Exercise description: Edit the part of the listing that opens at its start and closes with the line containing "state / province: San Martín", swapping "country" for "nation" and keeping everything else the same. Leave the pictures out of your answer.

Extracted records
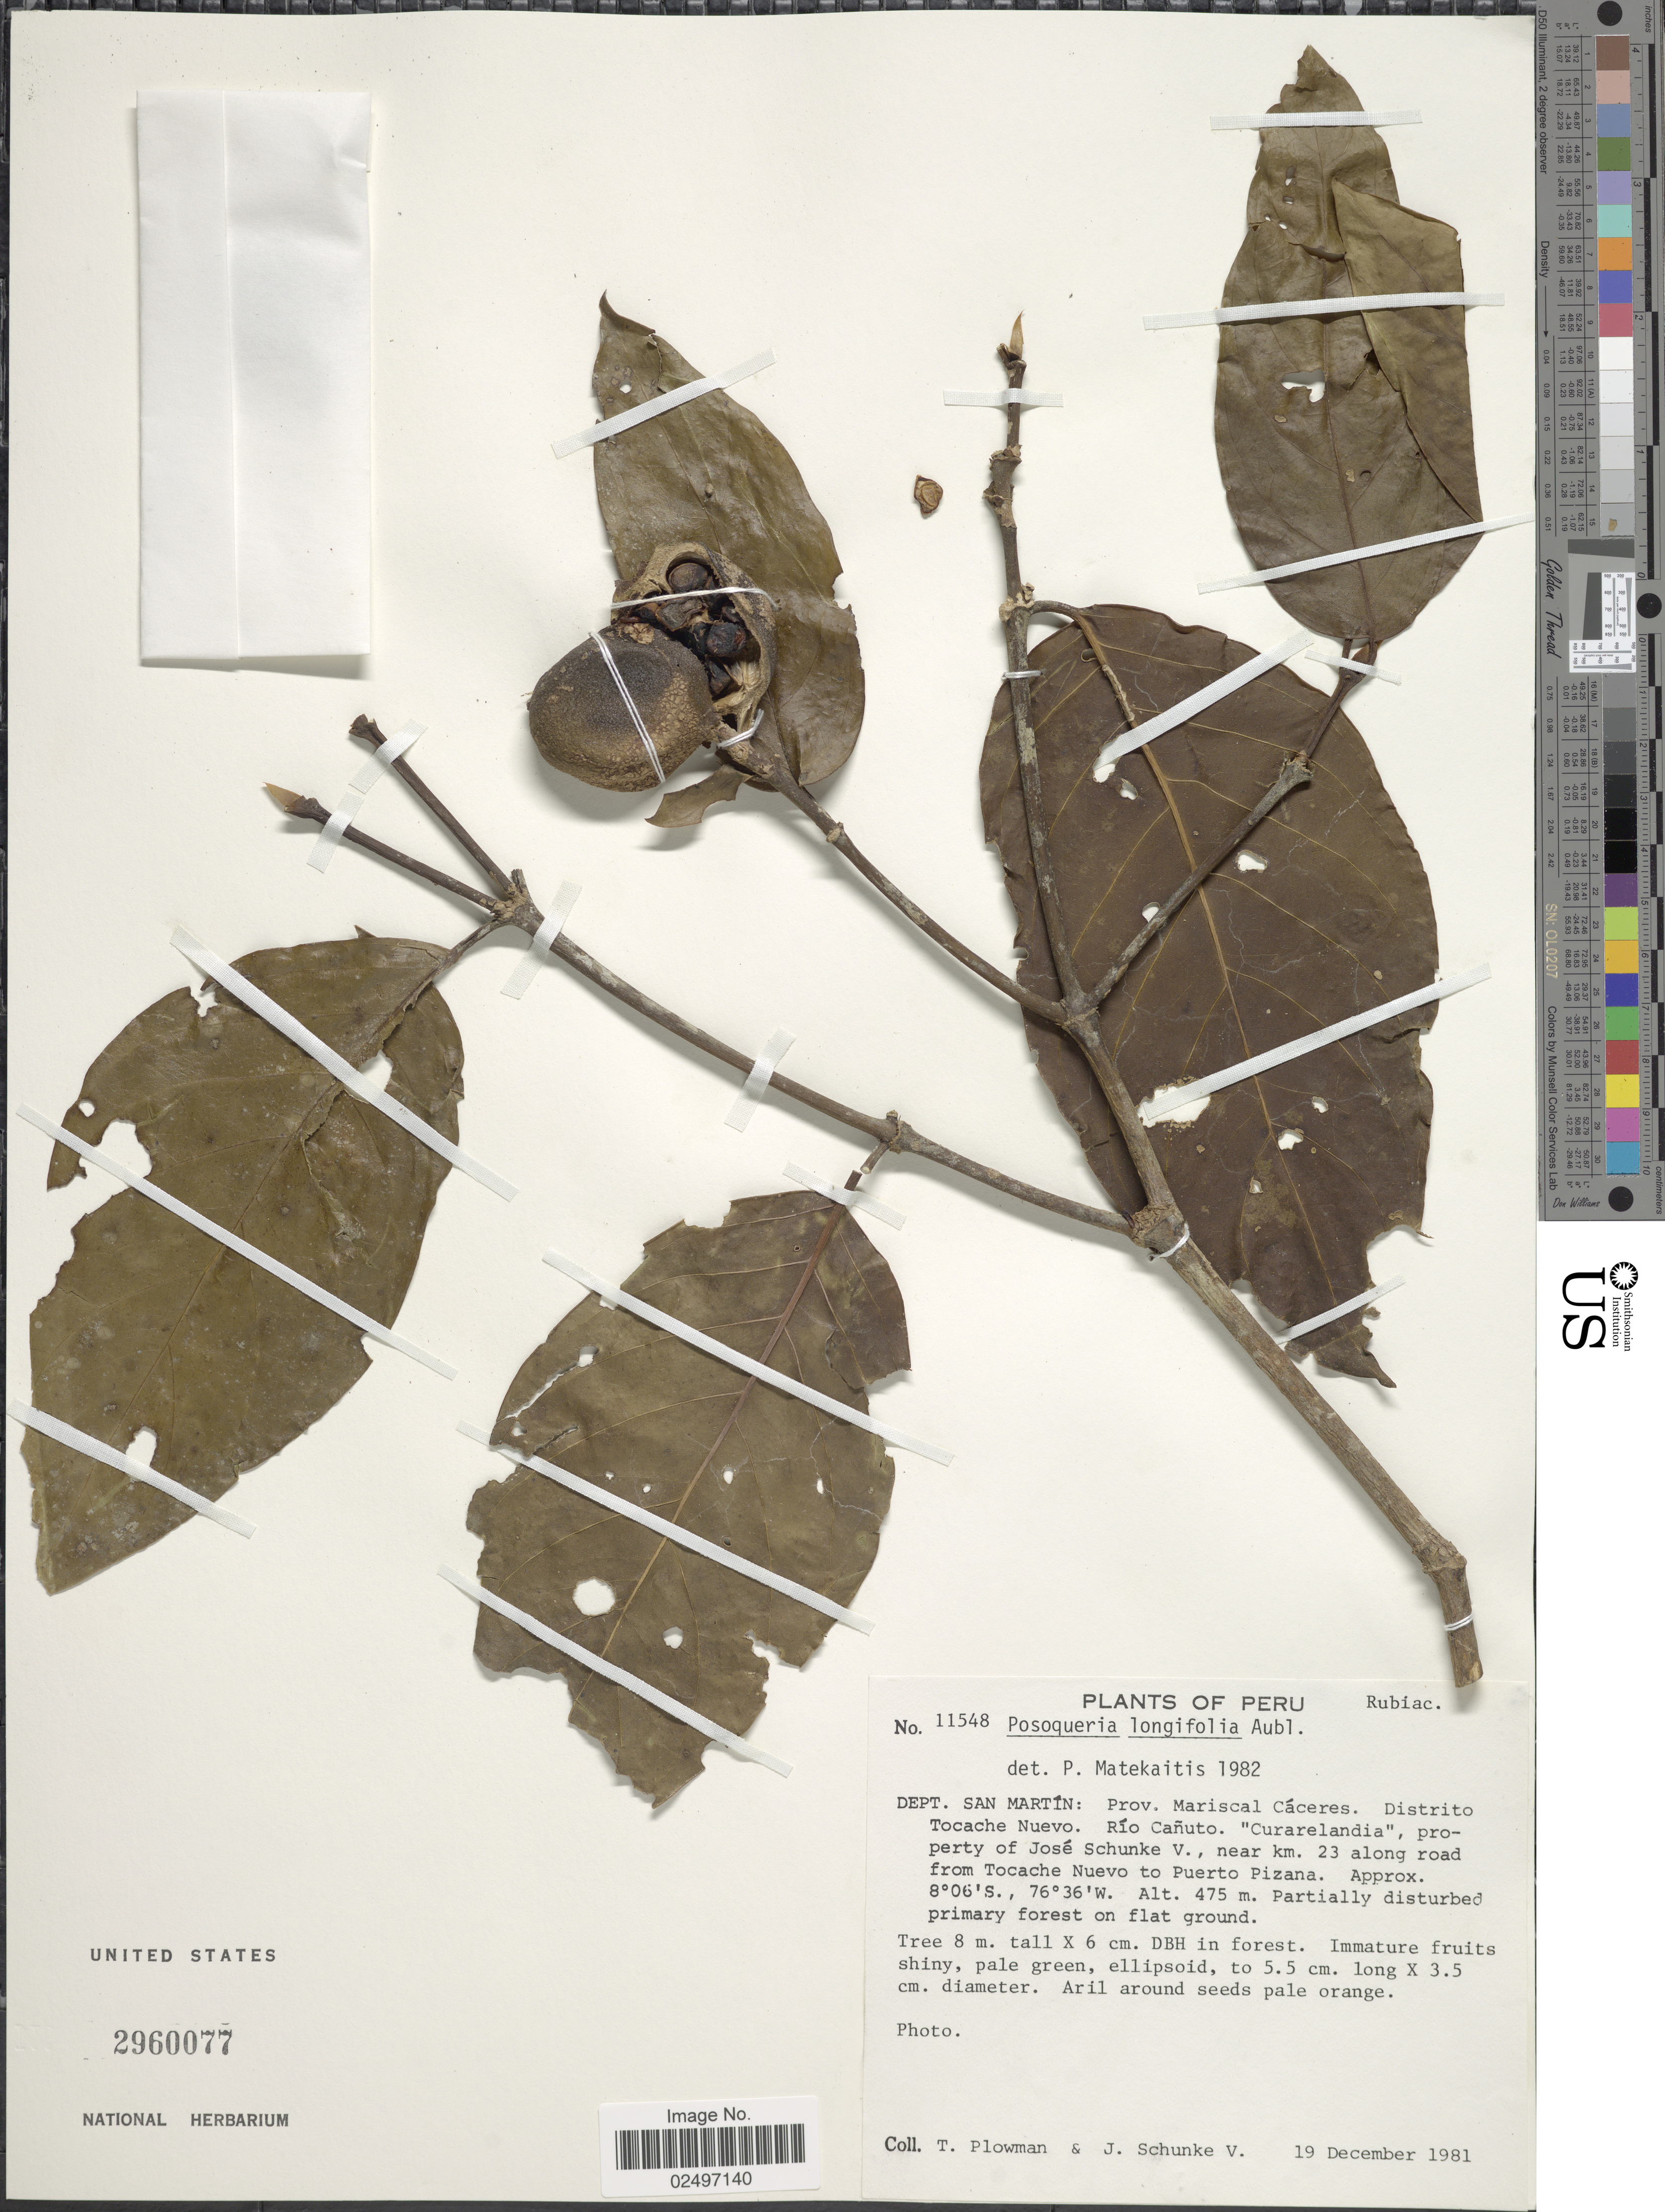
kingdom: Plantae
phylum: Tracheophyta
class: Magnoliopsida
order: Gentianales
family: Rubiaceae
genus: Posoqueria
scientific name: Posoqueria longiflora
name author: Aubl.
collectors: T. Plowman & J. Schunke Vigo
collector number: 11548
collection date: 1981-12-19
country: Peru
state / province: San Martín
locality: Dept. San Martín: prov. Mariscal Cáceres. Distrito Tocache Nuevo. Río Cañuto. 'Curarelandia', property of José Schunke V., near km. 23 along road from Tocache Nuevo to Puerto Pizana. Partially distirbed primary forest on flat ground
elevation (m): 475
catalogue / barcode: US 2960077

Response:
kingdom: Plantae
phylum: Tracheophyta
class: Magnoliopsida
order: Gentianales
family: Rubiaceae
genus: Posoqueria
scientific name: Posoqueria longiflora
name author: Aubl.
collectors: T. Plowman & J. Schunke Vigo
collector number: 11548
collection date: 1981-12-19
nation: Peru
state / province: San Martín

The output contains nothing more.